Solution Approach 2:
The patent changes the parameter space from direct residual depth error measurement to image quality parameters. By evaluating multiple test velocity models and comparing their resulting images using metrics like signal-to-noise ratio, stacked image power, and geological reasonableness, the method transforms the velocity updating problem from a direct measurement task to a comparative optimization task, thereby improving reliability under noisy conditions.
2Reliability
If migration velocity scans are used to overcome noisy data limitations, then velocity model updating reliability improves, but computational complexity and processing time increase
Solution Approach 1:
The patent segments the velocity model updating process into distinct stages: generating a suite of test velocity models, migrating data with each model, evaluating image quality, and selecting optimal models. This segmentation allows the complex problem to be broken down into manageable steps, where each stage can be optimized independently.
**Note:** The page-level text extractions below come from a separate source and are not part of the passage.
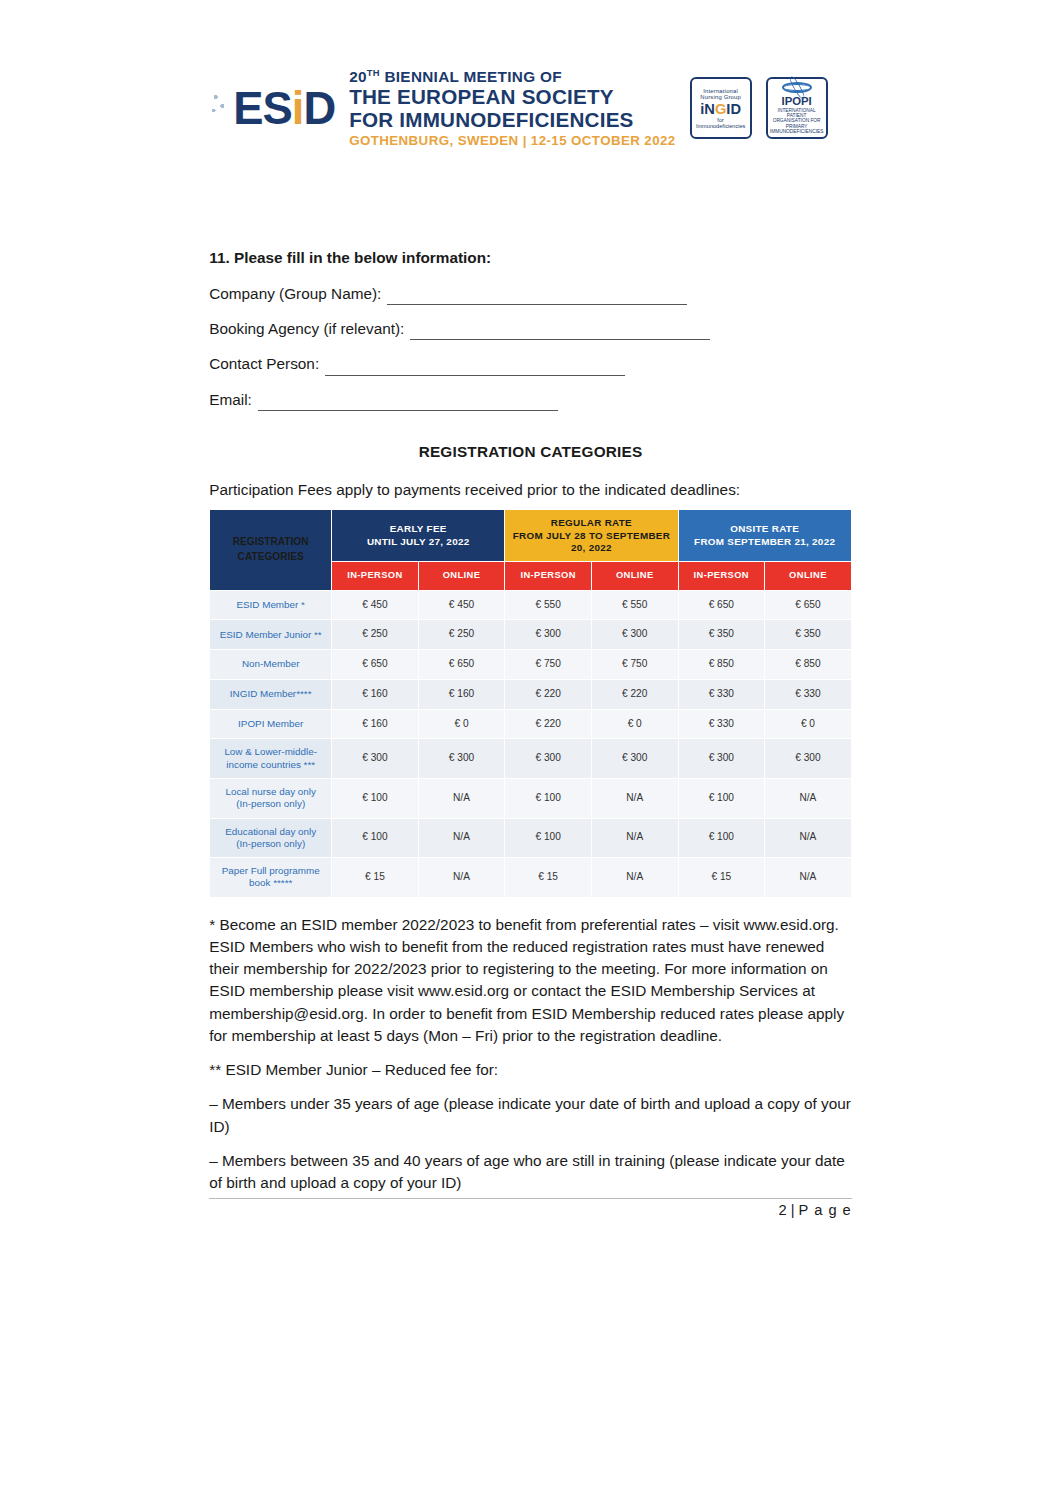ESi D
20TH BIENNIAL MEETING OF
THE EUROPEAN SOCIETY
FOR IMMUNODEFICIENCIES
GOTHENBURG, SWEDEN | 12-15 OCTOBER 2022
International Nursing Group
iNGID
for Immunodeficiencies
IPOPI
INTERNATIONAL PATIENT ORGANISATION FOR PRIMARY IMMUNODEFICIENCIES
11. Please fill in the below information:
Company (Group Name):
Booking Agency (if relevant):
Contact Person:
Email:
REGISTRATION CATEGORIES
Participation Fees apply to payments received prior to the indicated deadlines:
| REGISTRATION CATEGORIES | EARLY FEE UNTIL JULY 27, 2022 | REGULAR RATE FROM JULY 28 TO SEPTEMBER 20, 2022 | ONSITE RATE FROM SEPTEMBER 21, 2022 |
| --- | --- | --- | --- |
| IN-PERSON | ONLINE | IN-PERSON | ONLINE | IN-PERSON | ONLINE |
| ESID Member * | € 450 | € 450 | € 550 | € 550 | € 650 | € 650 |
| ESID Member Junior ** | € 250 | € 250 | € 300 | € 300 | € 350 | € 350 |
| Non-Member | € 650 | € 650 | € 750 | € 750 | € 850 | € 850 |
| INGID Member**** | € 160 | € 160 | € 220 | € 220 | € 330 | € 330 |
| IPOPI Member | € 160 | € 0 | € 220 | € 0 | € 330 | € 0 |
| Low & Lower-middle- income countries *** | € 300 | € 300 | € 300 | € 300 | € 300 | € 300 |
| Local nurse day only (In-person only) | € 100 | N/A | € 100 | N/A | € 100 | N/A |
| Educational day only (In-person only) | € 100 | N/A | € 100 | N/A | € 100 | N/A |
| Paper Full programme book ***** | € 15 | N/A | € 15 | N/A | € 15 | N/A |
* Become an ESID member 2022/2023 to benefit from preferential rates – visit www.esid.org. ESID Members who wish to benefit from the reduced registration rates must have renewed their membership for 2022/2023 prior to registering to the meeting. For more information on ESID membership please visit www.esid.org or contact the ESID Membership Services at membership@esid.org. In order to benefit from ESID Membership reduced rates please apply for membership at least 5 days (Mon – Fri) prior to the registration deadline.
** ESID Member Junior – Reduced fee for:
– Members under 35 years of age (please indicate your date of birth and upload a copy of your ID)
– Members between 35 and 40 years of age who are still in training (please indicate your date of birth and upload a copy of your ID)
2 | P a g e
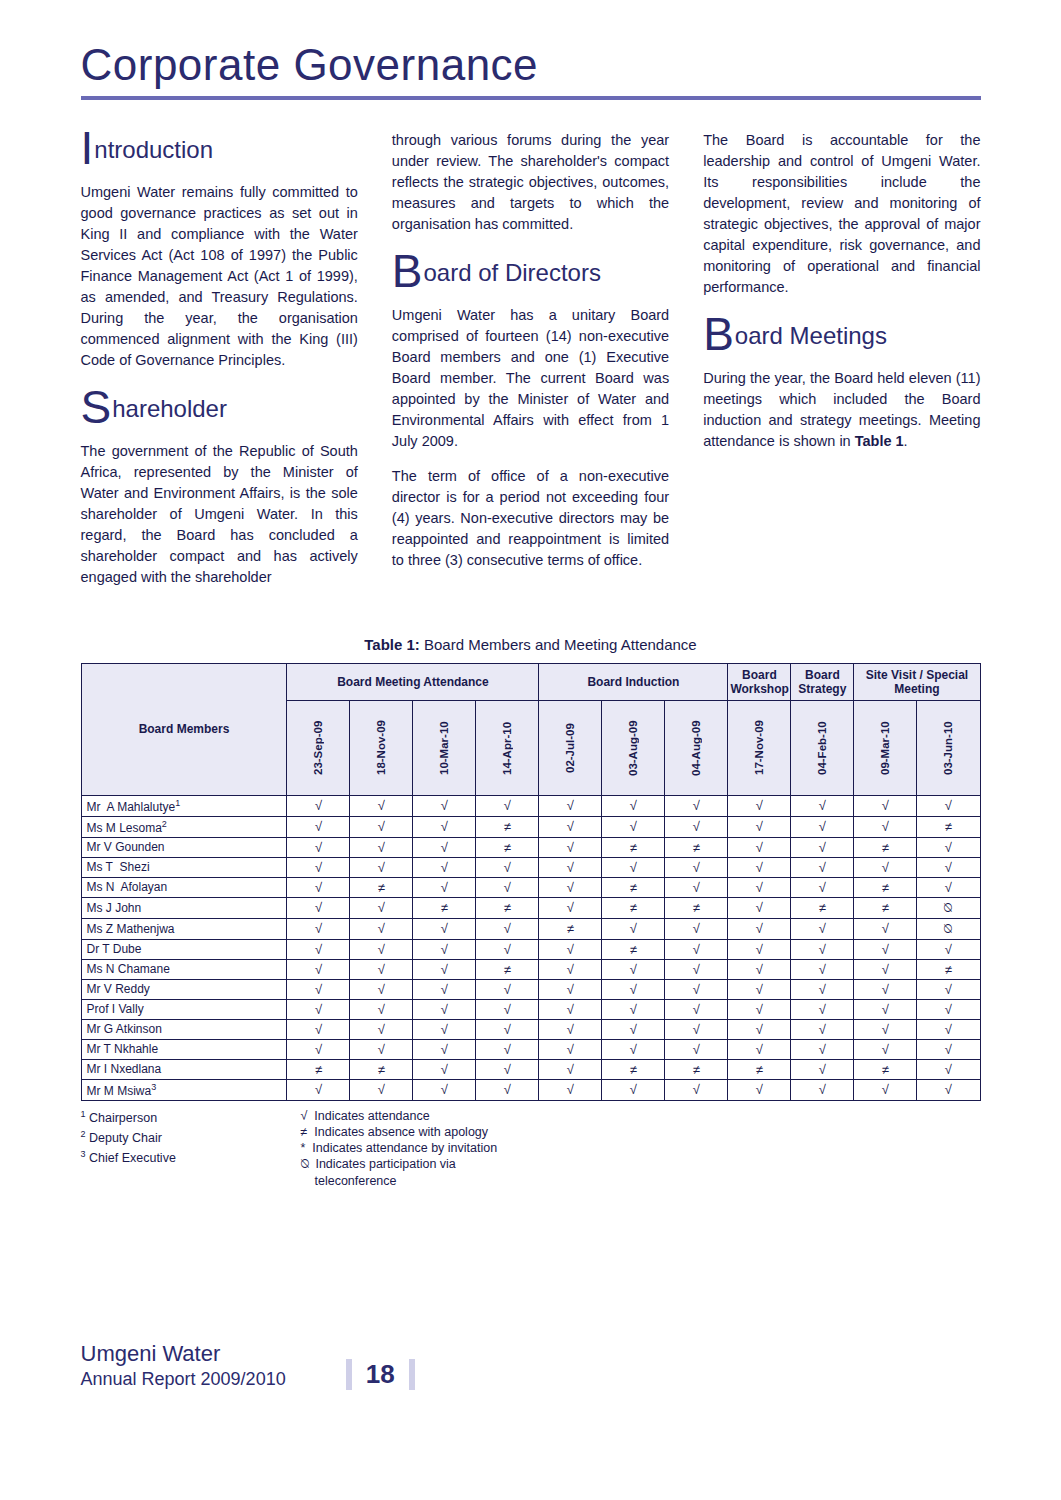Corporate Governance
Introduction
Umgeni Water remains fully committed to good governance practices as set out in King II and compliance with the Water Services Act (Act 108 of 1997) the Public Finance Management Act (Act 1 of 1999), as amended, and Treasury Regulations. During the year, the organisation commenced alignment with the King (III) Code of Governance Principles.
Shareholder
The government of the Republic of South Africa, represented by the Minister of Water and Environment Affairs, is the sole shareholder of Umgeni Water. In this regard, the Board has concluded a shareholder compact and has actively engaged with the shareholder
through various forums during the year under review. The shareholder's compact reflects the strategic objectives, outcomes, measures and targets to which the organisation has committed.
Board of Directors
Umgeni Water has a unitary Board comprised of fourteen (14) non-executive Board members and one (1) Executive Board member. The current Board was appointed by the Minister of Water and Environmental Affairs with effect from 1 July 2009.
The term of office of a non-executive director is for a period not exceeding four (4) years. Non-executive directors may be reappointed and reappointment is limited to three (3) consecutive terms of office.
The Board is accountable for the leadership and control of Umgeni Water. Its responsibilities include the development, review and monitoring of strategic objectives, the approval of major capital expenditure, risk governance, and monitoring of operational and financial performance.
Board Meetings
During the year, the Board held eleven (11) meetings which included the Board induction and strategy meetings. Meeting attendance is shown in Table 1.
Table 1: Board Members and Meeting Attendance
| Board Members | Board Meeting Attendance | Board Induction | Board Workshop | Board Strategy | Site Visit / Special Meeting |
| --- | --- | --- | --- | --- | --- |
| 23-Sep-09 | 18-Nov-09 | 10-Mar-10 | 14-Apr-10 | 02-Jul-09 | 03-Aug-09 | 04-Aug-09 | 17-Nov-09 | 04-Feb-10 | 09-Mar-10 | 03-Jun-10 |
| Mr A Mahlalutye 1 | √ | √ | √ | √ | √ | √ | √ | √ | √ | √ | √ |
| Ms M Lesoma 2 | √ | √ | √ | ≠ | √ | √ | √ | √ | √ | √ | ≠ |
| Mr V Gounden | √ | √ | √ | ≠ | √ | ≠ | ≠ | √ | √ | ≠ | √ |
| Ms T Shezi | √ | √ | √ | √ | √ | √ | √ | √ | √ | √ | √ |
| Ms N Afolayan | √ | ≠ | √ | √ | √ | ≠ | √ | √ | √ | ≠ | √ |
| Ms J John | √ | √ | ≠ | ≠ | √ | ≠ | ≠ | √ | ≠ | ≠ | ⍉ |
| Ms Z Mathenjwa | √ | √ | √ | √ | ≠ | √ | √ | √ | √ | √ | ⍉ |
| Dr T Dube | √ | √ | √ | √ | √ | ≠ | √ | √ | √ | √ | √ |
| Ms N Chamane | √ | √ | √ | ≠ | √ | √ | √ | √ | √ | √ | ≠ |
| Mr V Reddy | √ | √ | √ | √ | √ | √ | √ | √ | √ | √ | √ |
| Prof I Vally | √ | √ | √ | √ | √ | √ | √ | √ | √ | √ | √ |
| Mr G Atkinson | √ | √ | √ | √ | √ | √ | √ | √ | √ | √ | √ |
| Mr T Nkhahle | √ | √ | √ | √ | √ | √ | √ | √ | √ | √ | √ |
| Mr I Nxedlana | ≠ | ≠ | √ | √ | √ | ≠ | ≠ | ≠ | √ | ≠ | √ |
| Mr M Msiwa 3 | √ | √ | √ | √ | √ | √ | √ | √ | √ | √ | √ |
1 Chairperson
2 Deputy Chair
3 Chief Executive
√ Indicates attendance
≠ Indicates absence with apology
* Indicates attendance by invitation
⍉ Indicates participation via
teleconference
Umgeni Water
Annual Report 2009/2010
18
The use of image quality metrics as intermediate evaluation points creates natural breakpoints in the processing workflow.
Solution Approach 2:
The patent applies partial action by selecting a subset of test velocity models for detailed evaluation rather than processing all possible models. The method uses image quality thresholds to identify sufficiently good models without exhaustively analyzing every possibility. This partial approach maintains reliability while reducing the computational burden of evaluating the complete parameter space.
3Manufacturing precision
If spatially varying optimal velocity choices from velocity scans are used, then velocity resolution improves, but the difficulty of accurately updating the migration velocity model increases
Solution Approach 1:
The patent implements feedback loops where image quality metrics from migrated images are used to evaluate and select optimal velocity models. The process continuously refines the velocity model by comparing predicted images with observed data quality, using the image power, signal-to-noise ratio, and geological reasonableness as feedback signals. This iterative feedback mechanism makes the complex spatially varying updates more manageable by providing clear evaluation criteria at each step.
Solution Approach 2:
The patent replaces direct mechanical measurement of residual depth error with an information-based system using image quality metrics. Instead of relying on direct geometric measurements from noisy gathers, the method uses computational image evaluation and statistical metrics to infer velocity model quality. This substitution transforms a difficult direct measurement problem into a more tractable information processing problem.
Data Source
AI summary
Method for updating a velocity model (926) for migrating seismic data using migration velocity scans with the objective of building a model that reproduces the same travel times that produced selected optimal images from a scan. For each optimal pick location (914) in the corresponding test velocity model (916), a corresponding location is determined (922) in the velocity model to be updated, using a criterion that the travel time to the surface for a zero offset ray (918) should be the same. Imaging travel times are then computed from the determined location to various surface locations in the update model (924), and those times are compared to travel times in the test velocity model from the optimal pick location to the same array of surface locations. The updating process consists of adjusting the model to minimize the travel time differences (934).